No hubo nada poético en lo que se vivió aquellos días. Ni rastro de las frases que Víctor Hugo, influencia directa en movimientos como el alcoyano, pregonaba; “La aceptación de la opresión por parte del oprimido acaba por ser complicidad; la cobardía es un consentimiento; existe solidaridad y participación vergonzosa entre el gobierno que lo hace mal y el pueblo que lo deja hacer”.
Saqueos, robos, secuestros a personalidades importantes de ambos bandos y quema de propiedades. Todos estos delitos y muchos más acontecieron en la ciudad alicantina en los tres días que siguieron a la nefasta orden del alcalde, capturado y encerrado durante las primeras horas.

Agustí Albors trató de escapar, pero los revolucionarios no tardaron en prenderlo y darle una muerte violenta y arrastrarlo por las calles de la ciudad (de ahí su trágico sobrenombre: “Pelletes”, aunque hay quienes aseguran que era conocido de esta manera desde su infancia). Según los datos historiográficos, los internacionalistas (integrantes de la asociación rebelde) contaban con unas tres mil personas a favor de su causa, y durante la Revolución del Petróleo el número de los insurgentes se quintuplicó. Estas sumas no respondían a ideologías ni a recriminaciones políticas. Fueron hombres que solo buscaban la destrucción, dar rienda suelta a todo el odio que llevaban dentro, sin ningún tipo de discurso, vándalos que ensuciaron la revuelta.
Tras aquellos tres días nefastos, en los que una comisión de internacionalistas ostentó el poder, las tropas del gobierno entraron en la ciudad ni encontrar resistencia alguna por parte de los revolucionarios.

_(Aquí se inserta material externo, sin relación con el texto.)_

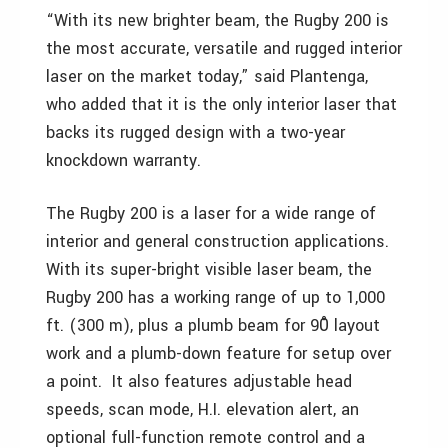
“With its new brighter beam, the Rugby 200 is
the most accurate, versatile and rugged interior
laser on the market today,” said Plantenga,
who added that it is the only interior laser that
backs its rugged design with a two-year
knockdown warranty.
The Rugby 200 is a laser for a wide range of
interior and general construction applications.
With its super-bright visible laser beam, the
Rugby 200 has a working range of up to 1,000
ft. (300 m), plus a plumb beam for 90̊ layout
work and a plumb-down feature for setup over
a point. It also features adjustable head
speeds, scan mode, H.I. elevation alert, an
optional full-function remote control and a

Finalmente, y después de que el ejército se hubiese marchado, los sindicalistas locales se encargaron de apagar los fuegos y de pactar con los patronos el pago de los días de huelga, así como de renegociar las condiciones y salarios. En total hubo dieciséis bajas, tres trabajadores y trece defensores de la postura adoptada por el ayuntamiento.

El proceso judicial fue largo y desproporcionado. Se acusó a más de setecientas personas, casi trescientas ingresaron en prisión y hubo de pasar por varios jueces y catorce años hasta que el último preso fuese absuelto.

En definitiva, la Revolución del Petróleo pasó a la historia por sus aspectos negativos, la impronta sangrienta y las atrocidades que cometieron los salvajes que se escudaron en la causa sindicalista que habían esgrimido, ensuciándola y vilipendiándola, y por ser la piedra angular de un cambio laboral, a todas luces necesario, que ayudó a mejorar las condiciones de vida de todos los trabajadores de la industria.

Para terminar, me gustaría incitar a la reflexión con otra cita de Víctor Hugo.

“Los volcanes arrojan piedras, y las revoluciones, hombres”.